Report each line of the records where "points" occurs.

Rendered images with source text
[Start of section]

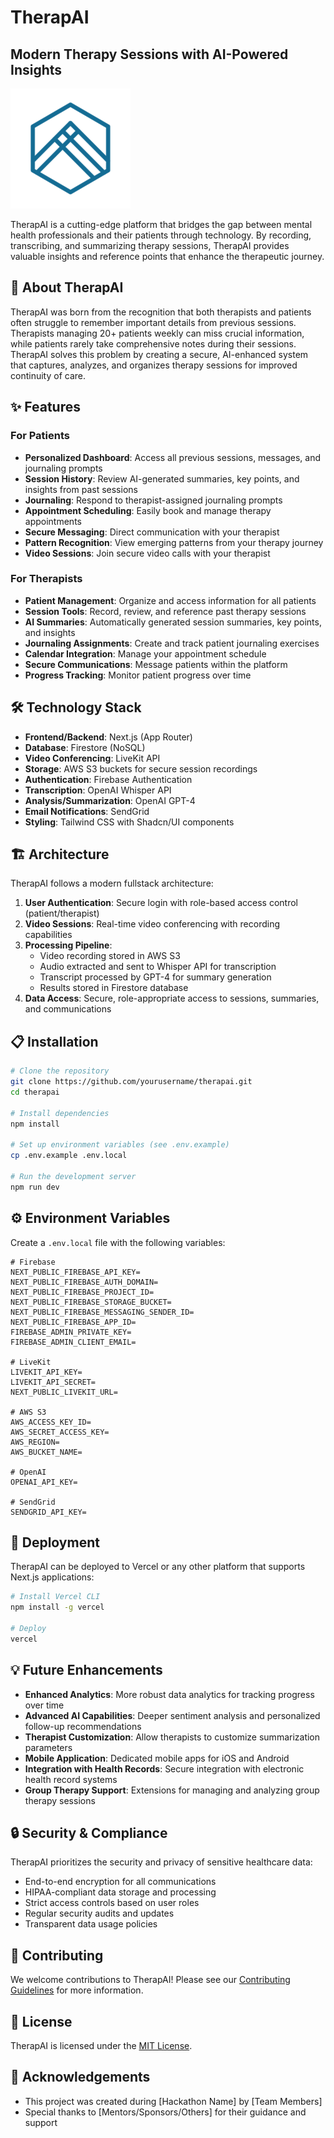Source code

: # TherapAI

## Modern Therapy Sessions with AI-Powered Insights

![TherapAI Logo](public/web-app-manifest-192x192.png)

TherapAI is a cutting-edge platform that bridges the gap between mental health professionals and their patients through technology. By recording, transcribing, and summarizing therapy sessions, TherapAI provides valuable insights and reference points that enhance the therapeutic journey.

## 🧠 About TherapAI

TherapAI was born from the recognition that both therapists and patients often struggle to remember important details from previous sessions. Therapists managing 20+ patients weekly can miss crucial information, while patients rarely take comprehensive notes during their sessions. TherapAI solves this problem by creating a secure, AI-enhanced system that captures, analyzes, and organizes therapy sessions for improved continuity of care.

## ✨ Features

### For Patients
- **Personalized Dashboard**: Access all previous sessions, messages, and journaling prompts
- **Session History**: Review AI-generated summaries, key points, and insights from past sessions
- **Journaling**: Respond to therapist-assigned journaling prompts
- **Appointment Scheduling**: Easily book and manage therapy appointments
- **Secure Messaging**: Direct communication with your therapist
- **Pattern Recognition**: View emerging patterns from your therapy journey
- **Video Sessions**: Join secure video calls with your therapist

### For Therapists
- **Patient Management**: Organize and access information for all patients
- **Session Tools**: Record, review, and reference past therapy sessions
- **AI Summaries**: Automatically generated session summaries, key points, and insights
- **Journaling Assignments**: Create and track patient journaling exercises
- **Calendar Integration**: Manage your appointment schedule
- **Secure Communications**: Message patients within the platform
- **Progress Tracking**: Monitor patient progress over time

## 🛠️ Technology Stack

- **Frontend/Backend**: Next.js (App Router)
- **Database**: Firestore (NoSQL)
- **Video Conferencing**: LiveKit API
- **Storage**: AWS S3 buckets for secure session recordings
- **Authentication**: Firebase Authentication
- **Transcription**: OpenAI Whisper API
- **Analysis/Summarization**: OpenAI GPT-4
- **Email Notifications**: SendGrid
- **Styling**: Tailwind CSS with Shadcn/UI components

## 🏗️ Architecture

TherapAI follows a modern fullstack architecture:

1. **User Authentication**: Secure login with role-based access control (patient/therapist)
2. **Video Sessions**: Real-time video conferencing with recording capabilities
3. **Processing Pipeline**:
   - Video recording stored in AWS S3
   - Audio extracted and sent to Whisper API for transcription
   - Transcript processed by GPT-4 for summary generation
   - Results stored in Firestore database
4. **Data Access**: Secure, role-appropriate access to sessions, summaries, and communications

## 📋 Installation

```bash
# Clone the repository
git clone https://github.com/yourusername/therapai.git
cd therapai

# Install dependencies
npm install

# Set up environment variables (see .env.example)
cp .env.example .env.local

# Run the development server
npm run dev
```

## ⚙️ Environment Variables

Create a `.env.local` file with the following variables:

```
# Firebase
NEXT_PUBLIC_FIREBASE_API_KEY=
NEXT_PUBLIC_FIREBASE_AUTH_DOMAIN=
NEXT_PUBLIC_FIREBASE_PROJECT_ID=
NEXT_PUBLIC_FIREBASE_STORAGE_BUCKET=
NEXT_PUBLIC_FIREBASE_MESSAGING_SENDER_ID=
NEXT_PUBLIC_FIREBASE_APP_ID=
FIREBASE_ADMIN_PRIVATE_KEY=
FIREBASE_ADMIN_CLIENT_EMAIL=

# LiveKit
LIVEKIT_API_KEY=
LIVEKIT_API_SECRET=
NEXT_PUBLIC_LIVEKIT_URL=

# AWS S3
AWS_ACCESS_KEY_ID=
AWS_SECRET_ACCESS_KEY=
AWS_REGION=
AWS_BUCKET_NAME=

# OpenAI
OPENAI_API_KEY=

# SendGrid
SENDGRID_API_KEY=
```

## 🚀 Deployment

TherapAI can be deployed to Vercel or any other platform that supports Next.js applications:

```bash
# Install Vercel CLI
npm install -g vercel

# Deploy
vercel
```

## 💡 Future Enhancements

- **Enhanced Analytics**: More robust data analytics for tracking progress over time
- **Advanced AI Capabilities**: Deeper sentiment analysis and personalized follow-up recommendations
- **Therapist Customization**: Allow therapists to customize summarization parameters
- **Mobile Application**: Dedicated mobile apps for iOS and Android
- **Integration with Health Records**: Secure integration with electronic health record systems
- **Group Therapy Support**: Extensions for managing and analyzing group therapy sessions

## 🔒 Security & Compliance

TherapAI prioritizes the security and privacy of sensitive healthcare data:

- End-to-end encryption for all communications
- HIPAA-compliant data storage and processing
- Strict access controls based on user roles
- Regular security audits and updates
- Transparent data usage policies

## 👥 Contributing

We welcome contributions to TherapAI! Please see our [Contributing Guidelines](CONTRIBUTING.md) for more information.

## 📄 License

TherapAI is licensed under the [MIT License](LICENSE).

## 🙏 Acknowledgements

- This project was created during [Hackathon Name] by [Team Members]
- Special thanks to [Mentors/Sponsors/Others] for their guidance and support
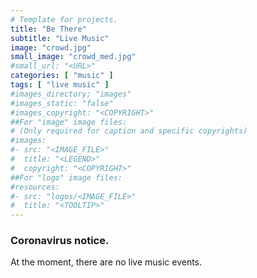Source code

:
 ```yaml
---
# Template for projects.
title: "Be There"
subtitle: "Live Music"
image: "crowd.jpg"
small_image: "crowd_med.jpg"
#small_url: "<URL>"
categories: [ "music" ]
tags: [ "live music" ]
#images_directory; "images"
#images_static: "false"
#images_copyright: "<COPYRIGHT>"
##For "image" image files:
# (Only required for caption and specific copyrights)
#images:
#- src: "<IMAGE_FILE>"
#  title: "<LEGEND>"
#  copyright: "<COPYRIGHT>"
##For "logo" image files:
#resources:
#- src: "logos/<IMAGE_FILE>"
#  title: "<TOOLTIP>"
---
```


### Coronavirus notice.  


At the moment, there are no live music events.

[End of section]

OUTPUT FOR THIS TASK
TherapAI is a cutting-edge platform that bridges the gap between mental health professionals and their patients through technology. By recording, transcribing, and summarizing therapy sessions, TherapAI provides valuable insights and reference points that enhance the therapeutic journey.
- **Session History**: Review AI-generated summaries, key points, and insights from past sessions
- **AI Summaries**: Automatically generated session summaries, key points, and insights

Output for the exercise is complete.